Hannah rose. And with that rising came tears of bitterness so deep that she made no sound. Eli the priest accused her of being drunk. When Hannah told him of her sorrow, he said he hoped God would grant what she had prayed for. Whatever it was. The priest didn’t ask.

Meanwhile, God didn’t have to ask. Because God knew Hannah’s prayer from the outset, and God answered it. Hannah went home, got pregnant and gave birth to the prophet Samuel. Which would be a great story right there, much like other stories of biblical women who miraculously conceived: Sarah, Rebecca, Elizabeth, Mary…

But it doesn’t end there. Hannah cared for her son until he was old enough to be weaned. Then she took Samuel to the house of Eli and presented him to the priest as one dedicated to God. Samuel lived with Eli and his sons from that time on until God called him to be a prophet in his own right, the one who anointed David the king, in fact.
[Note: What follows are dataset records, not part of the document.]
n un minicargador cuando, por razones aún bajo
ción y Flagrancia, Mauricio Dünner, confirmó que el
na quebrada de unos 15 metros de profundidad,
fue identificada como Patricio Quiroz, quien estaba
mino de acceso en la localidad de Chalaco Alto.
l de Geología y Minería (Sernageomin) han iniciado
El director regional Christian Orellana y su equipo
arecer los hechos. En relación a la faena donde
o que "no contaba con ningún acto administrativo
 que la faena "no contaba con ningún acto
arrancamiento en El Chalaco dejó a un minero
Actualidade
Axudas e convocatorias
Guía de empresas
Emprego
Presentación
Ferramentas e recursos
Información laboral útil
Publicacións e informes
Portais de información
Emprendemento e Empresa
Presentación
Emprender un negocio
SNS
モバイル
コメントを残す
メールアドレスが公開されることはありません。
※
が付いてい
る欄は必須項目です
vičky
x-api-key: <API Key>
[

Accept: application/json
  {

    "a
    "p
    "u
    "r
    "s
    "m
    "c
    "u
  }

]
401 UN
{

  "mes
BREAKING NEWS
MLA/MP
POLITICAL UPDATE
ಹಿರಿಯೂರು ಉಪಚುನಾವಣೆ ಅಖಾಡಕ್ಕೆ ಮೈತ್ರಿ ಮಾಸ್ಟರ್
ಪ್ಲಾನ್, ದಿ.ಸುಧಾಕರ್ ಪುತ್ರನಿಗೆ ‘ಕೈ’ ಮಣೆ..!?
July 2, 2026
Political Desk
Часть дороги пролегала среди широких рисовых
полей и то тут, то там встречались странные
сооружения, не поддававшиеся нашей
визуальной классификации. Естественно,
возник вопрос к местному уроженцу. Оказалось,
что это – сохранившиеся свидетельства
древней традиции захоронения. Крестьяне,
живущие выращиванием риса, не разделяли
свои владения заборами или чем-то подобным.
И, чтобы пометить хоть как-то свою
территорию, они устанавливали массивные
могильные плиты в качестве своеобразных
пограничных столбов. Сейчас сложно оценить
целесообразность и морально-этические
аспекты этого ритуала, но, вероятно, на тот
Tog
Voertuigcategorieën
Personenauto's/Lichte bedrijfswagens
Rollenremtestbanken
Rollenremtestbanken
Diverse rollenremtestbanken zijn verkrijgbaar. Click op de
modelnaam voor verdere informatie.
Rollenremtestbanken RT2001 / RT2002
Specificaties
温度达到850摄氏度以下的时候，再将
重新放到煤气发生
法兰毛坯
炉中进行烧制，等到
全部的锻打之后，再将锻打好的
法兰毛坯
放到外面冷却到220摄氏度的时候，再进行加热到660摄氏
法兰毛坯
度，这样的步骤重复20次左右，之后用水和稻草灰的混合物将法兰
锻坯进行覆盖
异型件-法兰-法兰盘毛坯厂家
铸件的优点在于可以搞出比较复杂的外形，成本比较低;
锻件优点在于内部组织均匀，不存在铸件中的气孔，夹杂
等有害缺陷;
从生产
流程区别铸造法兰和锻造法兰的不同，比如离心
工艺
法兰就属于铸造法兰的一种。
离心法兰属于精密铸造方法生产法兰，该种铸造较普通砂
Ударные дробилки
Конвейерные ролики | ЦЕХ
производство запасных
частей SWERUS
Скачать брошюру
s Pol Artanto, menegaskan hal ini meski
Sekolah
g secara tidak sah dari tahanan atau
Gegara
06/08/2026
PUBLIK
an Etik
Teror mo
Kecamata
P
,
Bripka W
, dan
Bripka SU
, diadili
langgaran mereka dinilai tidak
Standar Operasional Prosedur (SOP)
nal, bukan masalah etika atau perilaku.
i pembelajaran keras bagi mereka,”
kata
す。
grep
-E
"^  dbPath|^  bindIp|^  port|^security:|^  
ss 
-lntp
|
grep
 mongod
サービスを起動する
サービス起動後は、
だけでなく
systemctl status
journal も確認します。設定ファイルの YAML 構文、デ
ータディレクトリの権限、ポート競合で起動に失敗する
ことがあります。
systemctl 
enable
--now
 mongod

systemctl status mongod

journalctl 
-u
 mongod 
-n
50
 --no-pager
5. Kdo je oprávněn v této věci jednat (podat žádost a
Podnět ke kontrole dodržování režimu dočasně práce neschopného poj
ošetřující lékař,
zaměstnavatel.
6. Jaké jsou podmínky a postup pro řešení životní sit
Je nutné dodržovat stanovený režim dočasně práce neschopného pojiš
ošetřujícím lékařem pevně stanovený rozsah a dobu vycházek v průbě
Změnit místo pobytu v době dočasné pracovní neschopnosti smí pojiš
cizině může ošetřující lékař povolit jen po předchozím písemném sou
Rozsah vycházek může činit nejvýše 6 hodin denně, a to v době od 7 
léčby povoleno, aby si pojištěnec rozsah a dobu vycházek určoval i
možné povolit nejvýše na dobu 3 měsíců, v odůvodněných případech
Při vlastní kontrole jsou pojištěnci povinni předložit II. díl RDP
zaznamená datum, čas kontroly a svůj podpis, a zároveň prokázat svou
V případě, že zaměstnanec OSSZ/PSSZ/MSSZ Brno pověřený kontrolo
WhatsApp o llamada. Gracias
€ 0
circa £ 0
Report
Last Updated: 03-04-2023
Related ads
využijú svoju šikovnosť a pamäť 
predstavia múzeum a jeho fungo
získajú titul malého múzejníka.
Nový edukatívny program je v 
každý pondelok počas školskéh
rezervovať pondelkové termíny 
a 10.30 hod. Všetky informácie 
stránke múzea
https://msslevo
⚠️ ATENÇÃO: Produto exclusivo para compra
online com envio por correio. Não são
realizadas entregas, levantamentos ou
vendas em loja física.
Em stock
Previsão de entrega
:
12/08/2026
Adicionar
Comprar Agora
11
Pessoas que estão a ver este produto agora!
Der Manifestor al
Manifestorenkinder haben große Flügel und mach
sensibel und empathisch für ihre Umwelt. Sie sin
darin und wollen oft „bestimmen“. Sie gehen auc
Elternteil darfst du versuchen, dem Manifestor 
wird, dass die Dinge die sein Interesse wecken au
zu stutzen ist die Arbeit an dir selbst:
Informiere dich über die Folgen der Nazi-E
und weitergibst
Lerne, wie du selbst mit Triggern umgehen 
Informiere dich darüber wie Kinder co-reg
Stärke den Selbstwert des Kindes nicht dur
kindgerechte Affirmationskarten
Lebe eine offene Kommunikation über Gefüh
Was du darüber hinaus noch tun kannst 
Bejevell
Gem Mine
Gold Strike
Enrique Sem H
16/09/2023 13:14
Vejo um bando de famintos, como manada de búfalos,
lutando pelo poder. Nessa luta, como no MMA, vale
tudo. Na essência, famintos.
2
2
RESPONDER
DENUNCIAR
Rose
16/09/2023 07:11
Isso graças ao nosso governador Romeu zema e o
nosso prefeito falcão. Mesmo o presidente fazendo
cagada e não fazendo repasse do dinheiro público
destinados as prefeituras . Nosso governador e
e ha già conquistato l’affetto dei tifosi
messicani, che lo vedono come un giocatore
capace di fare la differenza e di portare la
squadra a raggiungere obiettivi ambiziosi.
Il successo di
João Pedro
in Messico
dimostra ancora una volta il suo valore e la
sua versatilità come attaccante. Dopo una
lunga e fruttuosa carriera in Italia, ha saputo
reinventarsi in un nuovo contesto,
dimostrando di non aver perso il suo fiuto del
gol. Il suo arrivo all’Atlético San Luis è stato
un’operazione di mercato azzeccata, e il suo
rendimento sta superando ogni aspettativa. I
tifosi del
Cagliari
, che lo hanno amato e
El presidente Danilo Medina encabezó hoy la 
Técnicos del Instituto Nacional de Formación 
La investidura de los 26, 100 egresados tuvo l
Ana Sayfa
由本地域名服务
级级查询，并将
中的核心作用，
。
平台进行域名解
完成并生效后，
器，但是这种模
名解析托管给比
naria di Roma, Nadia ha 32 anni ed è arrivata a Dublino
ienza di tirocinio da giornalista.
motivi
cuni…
Hannah marked her sacrifice with a song whose tone of triumph echoes in Mary’s Magnificat.

I find it unbelievable. Hannah received her deepest desire, cherished it and nurtured it for a few short years, and then she returned it to God. Not in the way that Abraham attempted to sacrifice Isaac, as a lamb to the slaughter. Rather Hannah sacrificed the right of a mother to be served by her children, so that her son could instead spend his life in service to God. Hannah’s gratitude was as bottomless as her despair had once been. And what of her security, her future, her purpose? She would bear five more children who would see to that; in the culture of the time that was blessing upon blessing.

Hannah’s story speaks to the power of a desire that is bone-deep and soul-deep. It suggests that Hannah’s determination was also God’s desire.

She may have been brought low by a call that seemed unreachable, but Hannah rose.

Hannah Rose. We chose the name because it has a lovely ring to it. But with it comes a hope that my daughter, too, will be a woman who rises – to embrace her dreams, to pour her desires and sorrows and joys out to God, to bring life and justice into the world, to serve, to lift others, to make a way.

She turns 10 on today, quickly rising from girlhood. She’s already shed her love of the color pink. Her American Girl dolls are in the closet.

It’s an appropriate time to record and post the song  I wrote when she was new, the one about Hannah from the bible. (listen to: Hannah Rose, by Barbara Ballenger, 2000)  My daughter knows the story pretty well, though the names and details have gotten fuzzy.

It’s time to remind her again that Hannah rose. As should we all.